It seems that bodybuilding supplement makers are challenging erectile dysfunction supplement makers to see who can recall the greatest number of products adulterated with undeclared, unapproved drugs.
In this case, an internet retailer of the following supplements has issued a voluntary recall of the following supplements sold between June 1, 2009 and November 17, 2009. The recall follows an FDA warning letter on detection of undeclared, synthetic anabolic steroids in these products:
- Advanced Muscle Science Dienedrone, 60 caps
- Advanced Muscle Science Liquidrone, 60 ml
- Anabolic Formulation M1, 4AD, 60 caps
- Anabolic Formulations 1, 4 AD, 60 caps
- Anabolic Xtreme Hyperdrol X2
- Anabolic Xtreme 3-AD, 90 caps
- BCS Labs Testra-Flex, 90 caps
- Competitive Edge Labs M-Drol, 90 Caps
- Competitive Edge Labs P-Plex, 90 caps
- Competitive Edge Labs X-Tren, 90 caps
- 4Ever Fit D-Drol, 60 caps
- Gaspari Novedex XT 60 Caps
- Gaspari Halodrol Liquigels, 60 gels
- iForce 1,4 AD BOLD 200, 60 Caps
- iForce MethaDROL, 90 caps
- iForce Dymethazine, 60 caps
- Monster Caps, 60 caps
According to the FDA:
Customers who have these products in their possession should stop using them immediately and contact their physician if they have experienced any problems that may be related to using one or more of the products.
Consumers should return any unused products purchased on the Company’s site to the Company. For instructions on how to return Recalled Products please call (1-800-240-4767) or e-mail (email@example.com) the Company.
Any adverse events that may be related to the use of the Recalled Products should be reported to the FDA’s MedWatch Adverse Event Reporting program online [at http://www.fda.gov/MedWatch/report.htm%5D, by phone [1-800-FDA-1088], or by returning the postage paid FDA form 3500 [which may be downloaded from http://www.fda.gov/MedWatch/getforms.htm%5D by mail [to MedWatch, 5600 Fishers Lane, Rockville, MD 20852-9787] or fax [1-800-FDA- 0178].
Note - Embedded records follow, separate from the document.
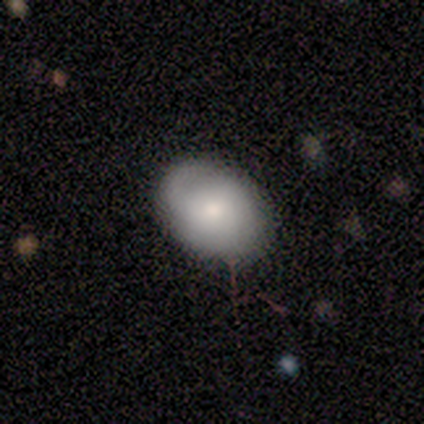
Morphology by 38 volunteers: A smooth galaxy with no disk features (58%) that is in between round and cigar-shaped (82%).

Vote fractions:
- Smooth or featured? smooth: 58% / featured or disk: 32% / star or artifact: 11%
- How rounded? in between: 82% / round: 18% / cigar-shaped: 0%
- Merging? none: 59% / minor disturbance: 32% / major disturbance: 6% / merger: 3%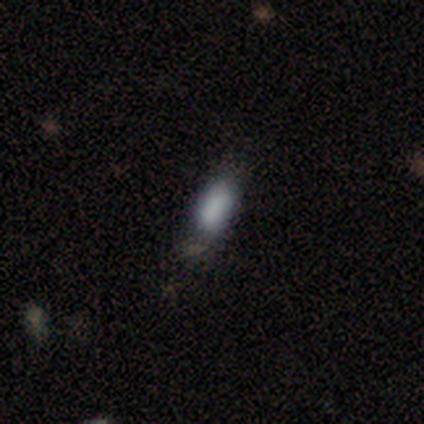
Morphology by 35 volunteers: type=smooth (80%); roundness=in between (86%); merging=none (68%).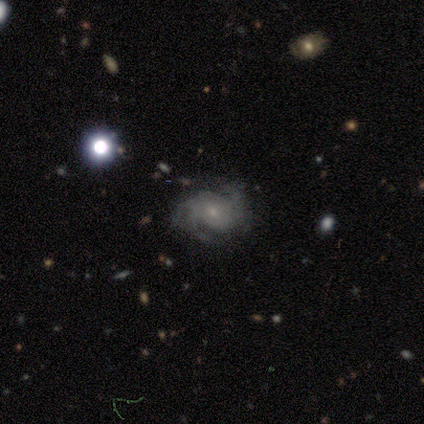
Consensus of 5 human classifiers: Smooth or featured? 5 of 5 (100%) said featured or disk. Edge-on disk? 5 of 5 (100%) said no. Bar? 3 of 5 (60%) said weak. Spiral arms? 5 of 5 (100%) said yes. Spiral winding? 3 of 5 (60%) said medium. Spiral arm count? 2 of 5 (40%) said 3. Bulge size? 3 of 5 (60%) said small. Merging? 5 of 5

Why should consumers be concerned?:
FDA informed MuscleMaster.com that it believes that the Recalled Products contain ingredients that are steroids. Specifically, FDA advised MuscleMaster.com of its concern that the Recalled Products may contain the following ingredients that are currently classified, or the FDA believes should be classified, as steroids: “Superdrol,” “Madol,” “Tren,” “Androstenedione,” and/or “Turinabol.” While MuscleMaster.com cannot independently confirm the FDA’s concerns, that any one or more of the Recalled Products in fact contain these ingredients, MuscleMaster.com is undertaking this voluntary recall out of an abundance of caution and in deference to FDA’s stated concerns.
Acute liver injury is known to be a possible harmful effect of using steroid-containing products. In addition, steroids may cause other serious long-term adverse health consequences in men, women, and children. These include shrinkage of the testes and male infertility, masculinization of women, breast enlargement in males, short stature in children, a higher predilection to misuse other drugs and alcohol, adverse effects on blood lipid levels, and increased risk of heart attack, stroke, and death.
As of this morning, the MuscleMaster.com website was no longer live.
As mentioned earlier, MuscleMaster supplements have not been linked to acute cases of adverse reactions, so the recall is voluntary under theoretical considerations. This was not the case for previous recalls of American Cellular Labs products (pulmonary embolism reports), Teston-6 (aggressive prostate cancer).
We’ve previously spoken more broadly on this issue of unapproved drug adulteration of dietary supplements. Adulteration with pharmacologically active substances may be responsible for anecdotal reports that supplements exhibit quantifiable physiological effects. In fact, my November post on Stiff Nights erectile dysfunction supplement, known to contain Viagra-like phosphodiesterase-5 (PDE5) inhibitors, continues to rank among our most-read posts and garners testimonials galore – five in the past month alone.
Contrary to my earlier criticism of the DHSEA legislation that I thought allowed these cases to happen, I’ve since become more aware that DSHEA did nothing permissive for these cases. Following a great on-blog discussion with some legal and regulatory experts, we’ve learned that FDA has already had the authority to step in on these cases long before the 1994 passage of DSHEA.
Commenters have disagreed as to whether FDA is being aggressive enough in nailing these companies with more severe actions than simple warning letters. Given the steady stream of these warnings and “voluntary” recalls, it seems that the current level of FDA action is not perceived by companies as a sufficient deterrent.